_Stored data_
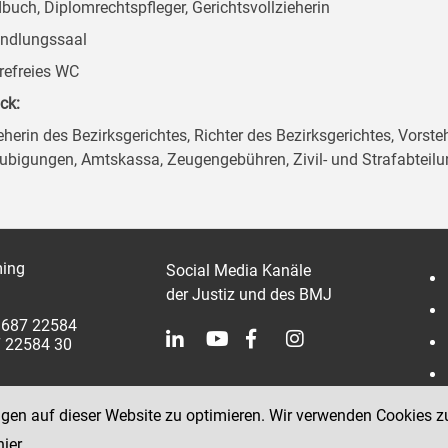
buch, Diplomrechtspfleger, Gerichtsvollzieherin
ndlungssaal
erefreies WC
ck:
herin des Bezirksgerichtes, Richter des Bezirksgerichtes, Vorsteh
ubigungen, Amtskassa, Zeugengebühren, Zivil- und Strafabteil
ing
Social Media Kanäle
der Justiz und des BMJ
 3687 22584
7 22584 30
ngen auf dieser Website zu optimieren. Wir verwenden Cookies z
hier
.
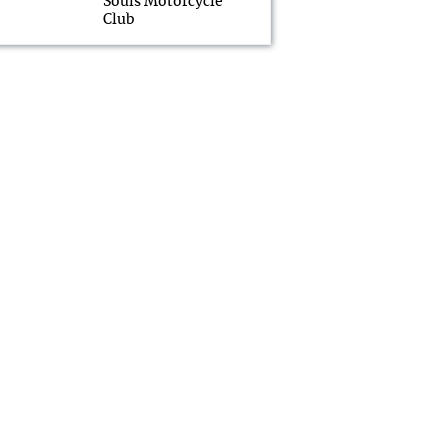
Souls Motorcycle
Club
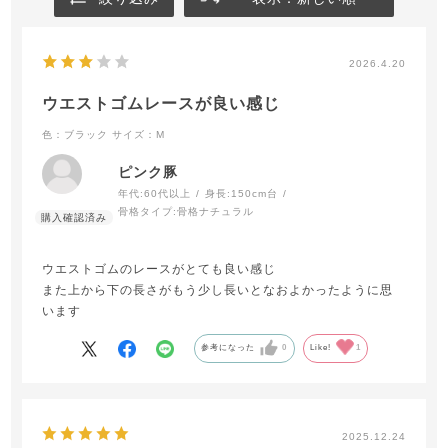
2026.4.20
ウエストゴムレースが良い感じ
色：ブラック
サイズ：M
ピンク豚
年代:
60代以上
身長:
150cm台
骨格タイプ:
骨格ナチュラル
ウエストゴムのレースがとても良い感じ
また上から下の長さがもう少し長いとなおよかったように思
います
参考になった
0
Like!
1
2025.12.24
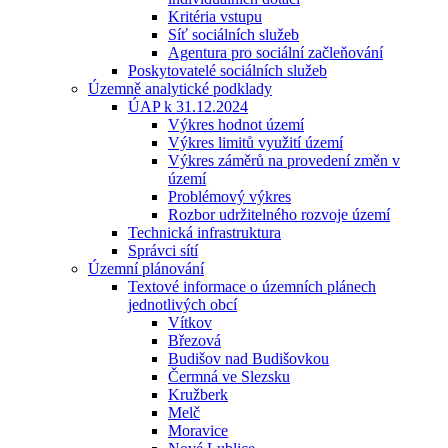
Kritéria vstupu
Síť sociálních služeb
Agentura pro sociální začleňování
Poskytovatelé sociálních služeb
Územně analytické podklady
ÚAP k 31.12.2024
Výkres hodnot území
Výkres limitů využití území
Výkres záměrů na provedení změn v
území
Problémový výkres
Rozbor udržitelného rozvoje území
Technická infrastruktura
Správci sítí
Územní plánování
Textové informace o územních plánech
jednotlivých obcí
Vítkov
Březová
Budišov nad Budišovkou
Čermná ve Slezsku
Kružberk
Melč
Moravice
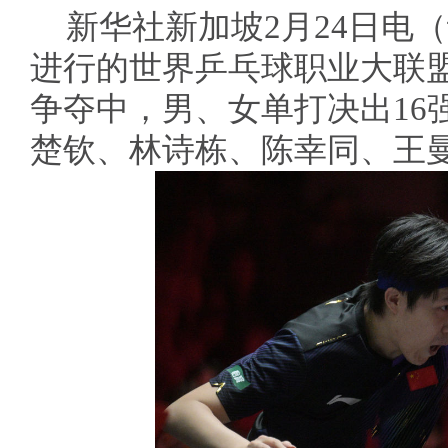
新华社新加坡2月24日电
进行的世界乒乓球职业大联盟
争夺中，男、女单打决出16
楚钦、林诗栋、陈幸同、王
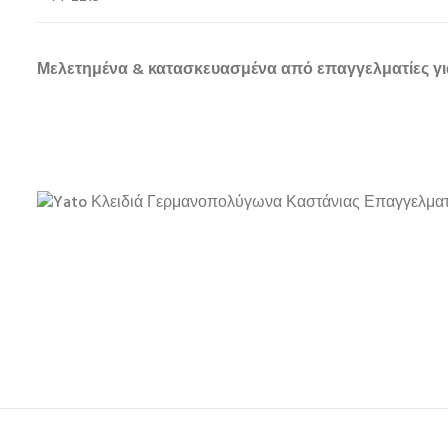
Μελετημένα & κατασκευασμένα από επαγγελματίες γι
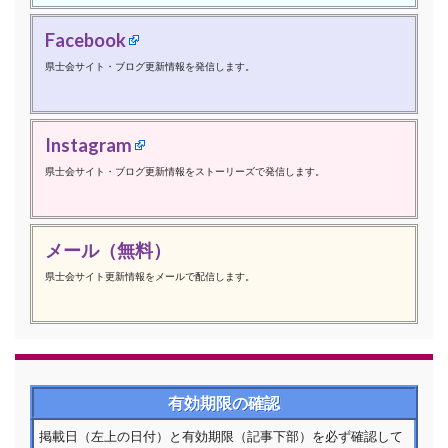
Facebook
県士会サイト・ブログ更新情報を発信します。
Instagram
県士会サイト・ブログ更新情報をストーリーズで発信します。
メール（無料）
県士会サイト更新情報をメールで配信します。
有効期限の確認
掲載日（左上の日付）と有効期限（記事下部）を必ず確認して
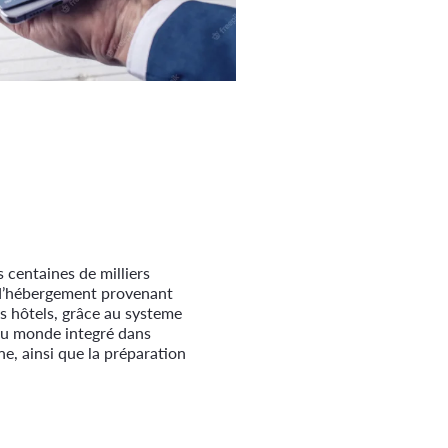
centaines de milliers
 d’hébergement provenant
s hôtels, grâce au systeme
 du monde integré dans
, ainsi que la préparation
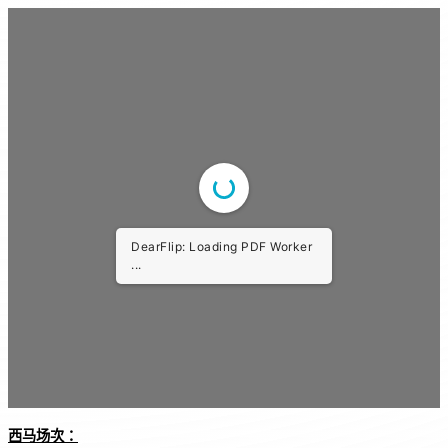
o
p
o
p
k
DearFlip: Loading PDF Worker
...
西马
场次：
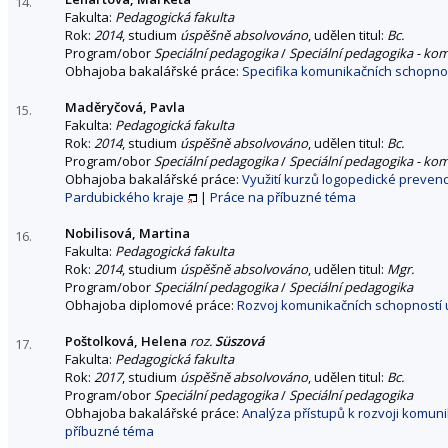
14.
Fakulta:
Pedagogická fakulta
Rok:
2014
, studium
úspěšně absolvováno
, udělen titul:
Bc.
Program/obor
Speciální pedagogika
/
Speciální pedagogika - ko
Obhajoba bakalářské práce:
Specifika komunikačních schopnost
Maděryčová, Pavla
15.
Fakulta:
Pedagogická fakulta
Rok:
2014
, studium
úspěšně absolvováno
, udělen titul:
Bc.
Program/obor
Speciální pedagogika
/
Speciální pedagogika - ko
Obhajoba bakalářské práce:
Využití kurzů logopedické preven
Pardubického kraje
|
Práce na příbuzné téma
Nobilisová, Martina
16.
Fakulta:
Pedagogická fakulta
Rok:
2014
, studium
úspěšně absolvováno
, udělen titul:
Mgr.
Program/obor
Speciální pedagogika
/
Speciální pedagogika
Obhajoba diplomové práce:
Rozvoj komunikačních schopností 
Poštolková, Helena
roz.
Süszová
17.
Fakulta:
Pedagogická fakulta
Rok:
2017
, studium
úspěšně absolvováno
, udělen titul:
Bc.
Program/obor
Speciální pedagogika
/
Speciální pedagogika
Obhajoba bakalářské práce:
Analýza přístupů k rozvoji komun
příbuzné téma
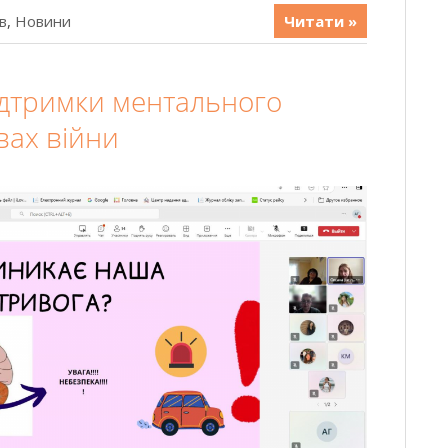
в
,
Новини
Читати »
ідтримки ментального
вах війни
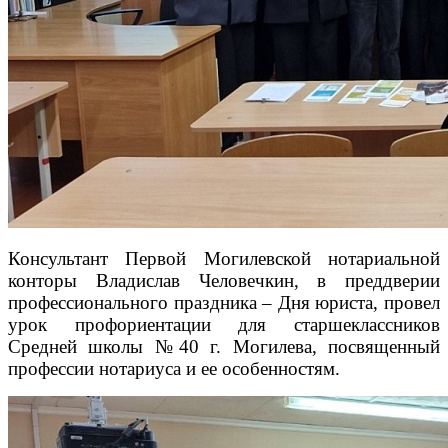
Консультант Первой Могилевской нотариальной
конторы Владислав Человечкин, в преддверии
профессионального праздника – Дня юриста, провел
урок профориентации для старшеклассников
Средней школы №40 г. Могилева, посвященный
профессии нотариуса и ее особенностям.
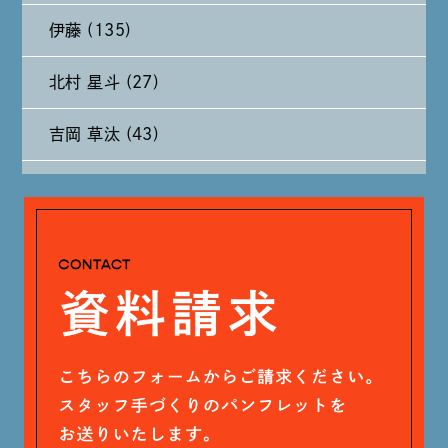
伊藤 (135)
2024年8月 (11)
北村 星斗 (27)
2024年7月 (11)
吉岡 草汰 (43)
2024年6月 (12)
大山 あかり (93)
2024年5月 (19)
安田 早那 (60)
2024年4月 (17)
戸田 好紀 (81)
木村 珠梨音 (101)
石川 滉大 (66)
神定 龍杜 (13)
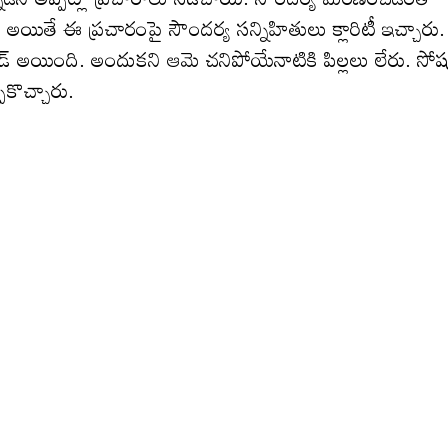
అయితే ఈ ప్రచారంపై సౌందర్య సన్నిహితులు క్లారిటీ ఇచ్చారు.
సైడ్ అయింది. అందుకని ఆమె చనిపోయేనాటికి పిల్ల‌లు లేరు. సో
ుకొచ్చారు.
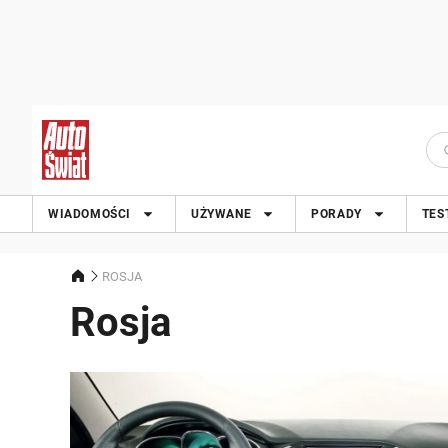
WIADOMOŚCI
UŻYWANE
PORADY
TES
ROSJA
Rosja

...

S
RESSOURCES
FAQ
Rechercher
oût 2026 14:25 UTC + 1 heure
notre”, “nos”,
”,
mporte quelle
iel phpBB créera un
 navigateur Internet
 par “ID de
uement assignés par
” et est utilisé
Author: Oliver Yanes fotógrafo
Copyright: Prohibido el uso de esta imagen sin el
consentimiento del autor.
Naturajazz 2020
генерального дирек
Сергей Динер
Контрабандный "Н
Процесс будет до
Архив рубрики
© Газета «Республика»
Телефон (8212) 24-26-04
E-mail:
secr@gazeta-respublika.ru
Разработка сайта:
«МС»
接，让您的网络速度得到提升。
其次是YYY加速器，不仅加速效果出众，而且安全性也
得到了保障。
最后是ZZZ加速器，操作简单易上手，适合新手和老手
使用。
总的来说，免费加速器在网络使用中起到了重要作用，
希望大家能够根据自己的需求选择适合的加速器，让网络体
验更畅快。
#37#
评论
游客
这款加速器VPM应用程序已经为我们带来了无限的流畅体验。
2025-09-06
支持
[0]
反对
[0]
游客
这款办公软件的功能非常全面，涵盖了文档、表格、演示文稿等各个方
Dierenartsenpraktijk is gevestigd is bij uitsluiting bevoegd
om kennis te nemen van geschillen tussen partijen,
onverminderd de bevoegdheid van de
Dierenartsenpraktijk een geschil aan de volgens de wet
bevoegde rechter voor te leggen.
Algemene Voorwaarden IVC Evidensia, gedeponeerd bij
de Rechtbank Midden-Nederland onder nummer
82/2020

_Exercise prompt_
Count the lines in the entries above that contain the string "Dierenartsenpraktijk". Give only the number.

_Exercise answer_
2